* **EXERCISE**:
Return, unchanged, the lines of the material that start with the line containing "left ankle: (168, 361, 17)" and run through the last line of the material, including both ends.

Limb landmark coordinates:
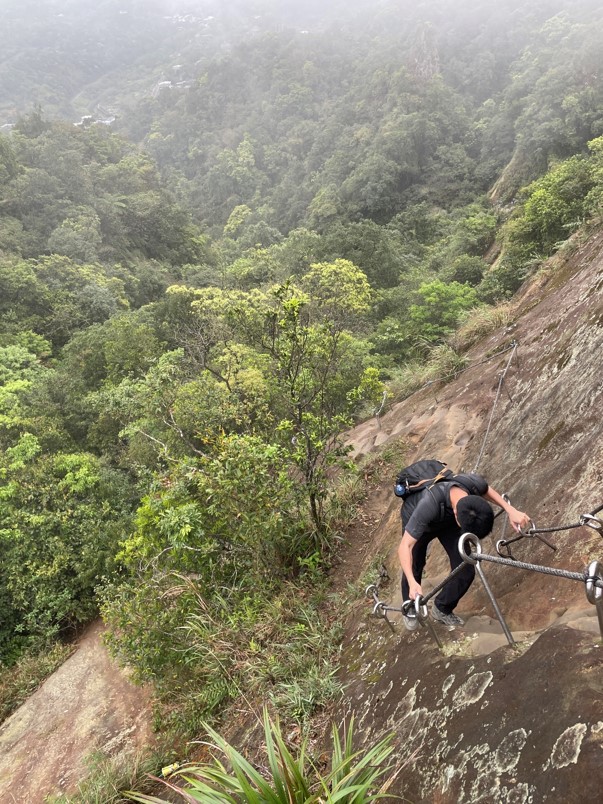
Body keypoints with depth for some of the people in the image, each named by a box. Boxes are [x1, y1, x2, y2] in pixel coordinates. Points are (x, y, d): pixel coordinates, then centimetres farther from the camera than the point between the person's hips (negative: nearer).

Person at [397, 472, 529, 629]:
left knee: (466, 571, -5)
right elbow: (405, 546, -40)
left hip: (447, 519, 4)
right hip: (416, 519, -3)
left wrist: (511, 510, -22)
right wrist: (412, 583, -52)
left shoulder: (475, 482, -37)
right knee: (414, 569, 7)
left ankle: (442, 610, 22)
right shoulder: (428, 507, -48)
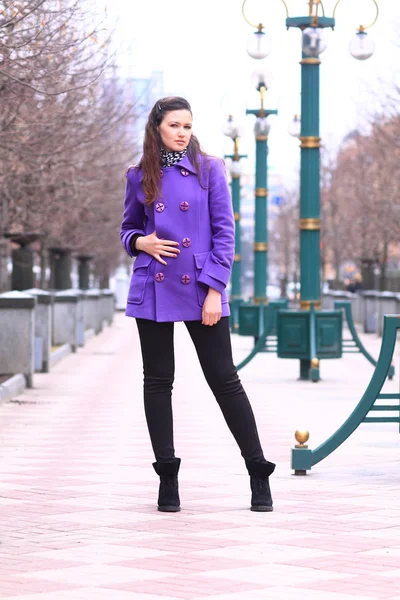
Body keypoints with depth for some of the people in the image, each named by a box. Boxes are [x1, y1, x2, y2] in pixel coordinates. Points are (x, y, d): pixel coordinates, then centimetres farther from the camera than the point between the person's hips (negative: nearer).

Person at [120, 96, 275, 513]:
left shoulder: (209, 170, 1)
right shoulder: (139, 177, 7)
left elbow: (224, 232, -1)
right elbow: (128, 229, 18)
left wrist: (214, 290, -9)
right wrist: (142, 242, -6)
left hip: (200, 289, -2)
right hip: (152, 290, 2)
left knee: (224, 379, -1)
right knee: (157, 381, 4)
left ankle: (259, 474, 7)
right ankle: (167, 476, 13)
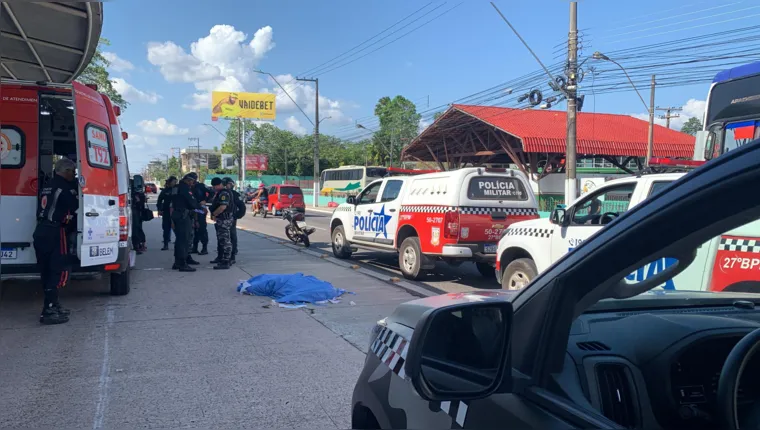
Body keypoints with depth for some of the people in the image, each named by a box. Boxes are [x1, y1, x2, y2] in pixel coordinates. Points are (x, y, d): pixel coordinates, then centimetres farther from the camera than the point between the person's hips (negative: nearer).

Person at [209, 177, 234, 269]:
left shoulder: (224, 193, -17)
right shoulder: (220, 193, 18)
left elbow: (223, 207, -27)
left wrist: (213, 214, -16)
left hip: (225, 220, -11)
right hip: (221, 220, 12)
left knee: (225, 240, -10)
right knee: (221, 239, 20)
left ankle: (226, 262, -9)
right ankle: (220, 258, 32)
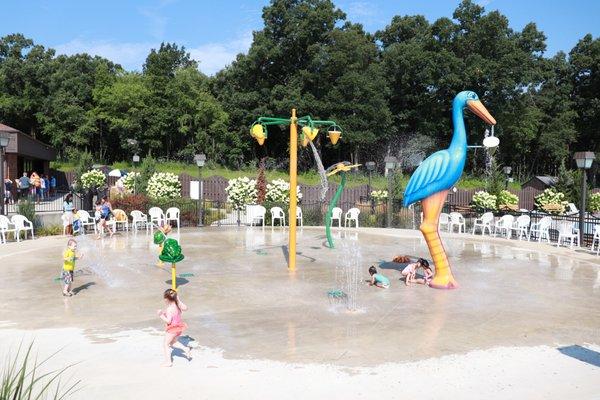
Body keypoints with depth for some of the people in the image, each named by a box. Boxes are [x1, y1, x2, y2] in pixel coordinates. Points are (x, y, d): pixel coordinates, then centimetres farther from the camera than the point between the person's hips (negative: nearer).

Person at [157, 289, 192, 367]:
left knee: (166, 344, 12)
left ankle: (168, 361, 17)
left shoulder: (169, 309, -26)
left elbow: (168, 321, -27)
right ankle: (186, 349, 11)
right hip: (179, 327, 8)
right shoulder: (178, 305, -6)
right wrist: (179, 300, 10)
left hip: (172, 328, -8)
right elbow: (185, 308, 12)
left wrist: (161, 315, -21)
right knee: (173, 342, 27)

* **REPLY**:
left ankle: (168, 361, 17)
left shoulder: (169, 309, -26)
left elbow: (168, 321, -27)
right ankle: (186, 349, 11)
right hip: (179, 327, 8)
right shoulder: (178, 305, -6)
right wrist: (179, 300, 10)
left hip: (172, 328, -8)
right elbow: (185, 308, 12)
left wrist: (161, 315, -21)
right knee: (173, 342, 27)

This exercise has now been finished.